--- Exercise tasks ---
[A] Decide whether each statement agrees with the article on Lance Armstrong's admission, answering yes or no and quoting the words that settle it: (i) The Armstrong interview was Oprah Winfrey's biggest since her show ended in 2011. (ii) Armstrong was stripped of five Tour de France titles. (iii) Tim Johnson is currently training in Northern California.
[B] Answer these questions from the article on Lance Armstrong's admission:
(i) What one word did Tim Johnson use for the interview?
(ii) What part of his medical history did Armstrong say he used to justify taking testosterone?
(iii) Which news outlet reported Johnson's comments?

::: Text section

Lifestyle & Belief

Lance Armstrong's admission to Oprah draws criticism, praise


A woman as she watches the CBS morning show featuring TV presenter Oprah Winfrey talking about her interview with the cyclist Lance Armstrong, Washington DC, January 15, 2013.



Lance Armstrong finally admitted to abusing performance-enhancing drugs throughout his prolific cycling career Thursday, in Oprah Winfrey's biggest interview since her show ended in 2011. 

It seems everyone had something to say about the admission, Armstrong's first since he was stripped of his seven Tour de France titles and banned from competition over doping allegations. 

"My cocktail, so to speak, was EPO, but not a lot, transfusions and testosterone, which in a weird way I justified because of my history of testicular cancer.... Surely I’m running low," Armstrong said, after answering "yes" to a series of questions from Oprah about which drugs and methods he used.

More from GlobalPost: Lance Armstrong tells Oprah he doped during all Tour de France and other wins

Professional cyclist Tim Johnson called the interview "surreal," USA Today reported

"I couldn't believe it was actually happening, I never thought we'd see something like this," said Johnson, who is currently training in Southern California. "It was like here was this guy who had been so untouchable for so long, and his story was finally ending."

::::::
::: Dataset extract

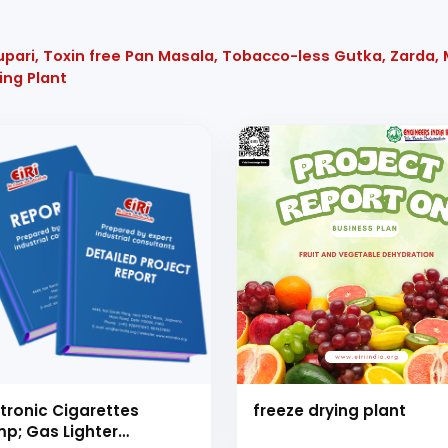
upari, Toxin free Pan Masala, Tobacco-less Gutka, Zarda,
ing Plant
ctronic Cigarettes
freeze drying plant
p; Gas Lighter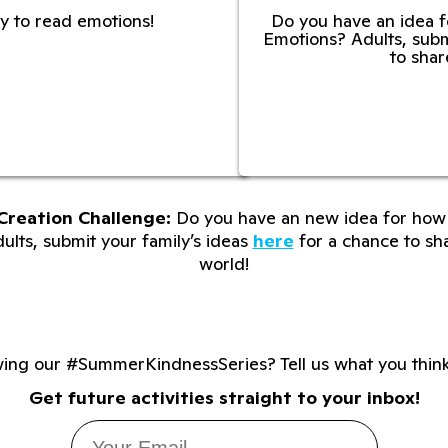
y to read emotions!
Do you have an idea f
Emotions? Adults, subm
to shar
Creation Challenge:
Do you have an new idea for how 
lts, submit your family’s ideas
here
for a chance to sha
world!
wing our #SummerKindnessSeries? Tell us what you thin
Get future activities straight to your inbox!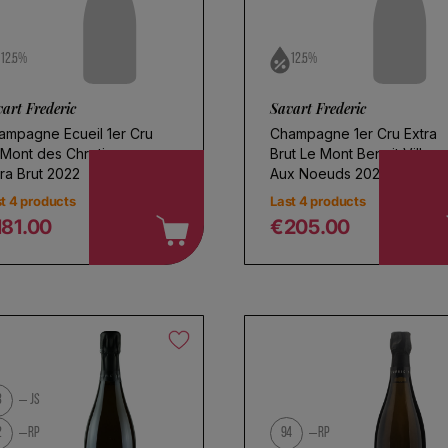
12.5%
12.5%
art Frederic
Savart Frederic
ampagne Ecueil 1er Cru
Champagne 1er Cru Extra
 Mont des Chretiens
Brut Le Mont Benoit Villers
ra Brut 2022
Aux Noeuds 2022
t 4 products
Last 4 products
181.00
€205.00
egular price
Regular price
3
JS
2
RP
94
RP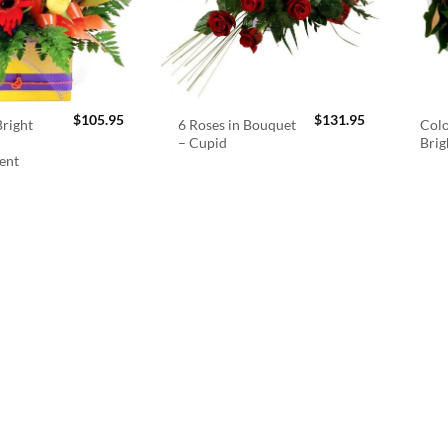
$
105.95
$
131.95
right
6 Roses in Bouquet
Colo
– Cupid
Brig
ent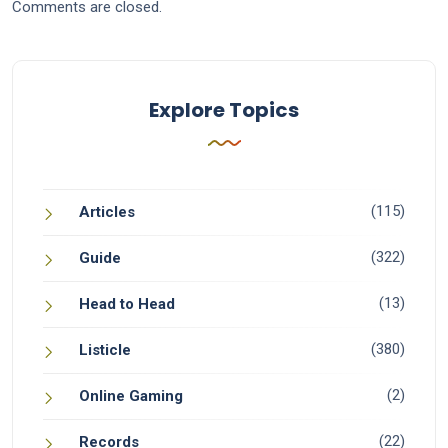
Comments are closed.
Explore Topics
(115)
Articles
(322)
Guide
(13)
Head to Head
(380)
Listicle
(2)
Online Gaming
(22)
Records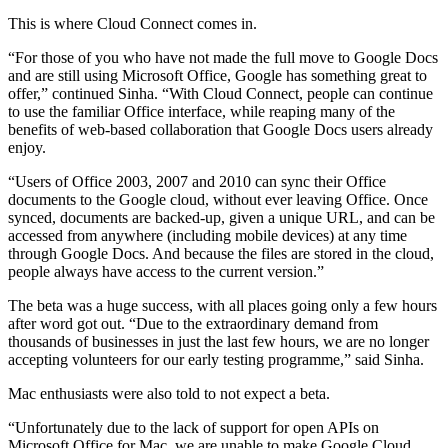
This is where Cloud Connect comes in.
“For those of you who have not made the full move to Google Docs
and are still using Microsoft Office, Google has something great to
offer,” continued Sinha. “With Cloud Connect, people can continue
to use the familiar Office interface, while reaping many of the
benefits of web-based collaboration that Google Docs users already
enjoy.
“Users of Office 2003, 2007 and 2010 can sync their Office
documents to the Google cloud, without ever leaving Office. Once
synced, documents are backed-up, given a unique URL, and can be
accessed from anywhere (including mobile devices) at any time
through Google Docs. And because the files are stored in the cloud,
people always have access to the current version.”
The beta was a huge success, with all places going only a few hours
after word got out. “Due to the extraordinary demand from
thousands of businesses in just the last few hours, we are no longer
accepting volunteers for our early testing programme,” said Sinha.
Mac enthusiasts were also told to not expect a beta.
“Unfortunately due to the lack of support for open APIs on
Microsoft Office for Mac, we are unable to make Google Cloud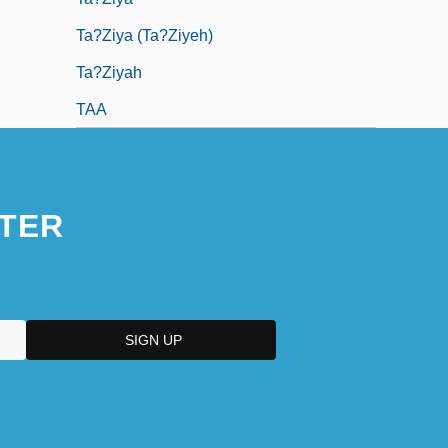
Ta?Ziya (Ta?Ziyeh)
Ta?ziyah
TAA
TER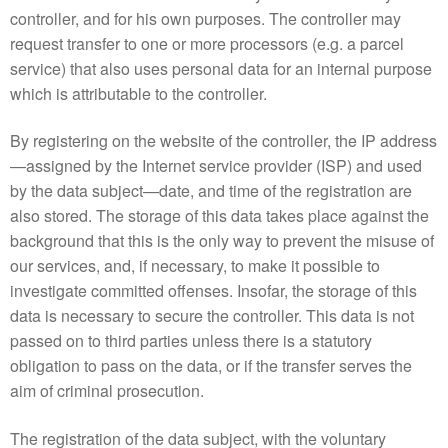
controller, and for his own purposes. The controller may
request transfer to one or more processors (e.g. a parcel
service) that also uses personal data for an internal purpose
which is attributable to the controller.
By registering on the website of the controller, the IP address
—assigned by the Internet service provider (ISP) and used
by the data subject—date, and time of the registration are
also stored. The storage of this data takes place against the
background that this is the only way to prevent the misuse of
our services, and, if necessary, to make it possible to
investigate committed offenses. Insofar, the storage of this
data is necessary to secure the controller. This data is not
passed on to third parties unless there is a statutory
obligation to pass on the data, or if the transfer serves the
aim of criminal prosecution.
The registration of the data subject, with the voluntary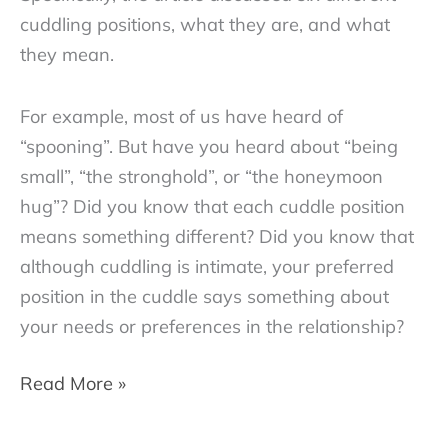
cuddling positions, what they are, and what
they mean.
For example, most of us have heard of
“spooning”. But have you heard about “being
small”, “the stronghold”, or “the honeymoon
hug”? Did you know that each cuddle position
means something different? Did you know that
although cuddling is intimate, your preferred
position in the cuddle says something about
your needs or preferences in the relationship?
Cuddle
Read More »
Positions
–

::::::

--- Task results ---
[A]
(i) Yes: "in Oprah Winfrey's biggest interview since her show ended in 2011"
(ii) No: "stripped of his seven Tour de France titles"
(iii) No: "currently training in Southern California"

[B]
(i) "Surreal"
(ii) His history of testicular cancer
(iii) USA Today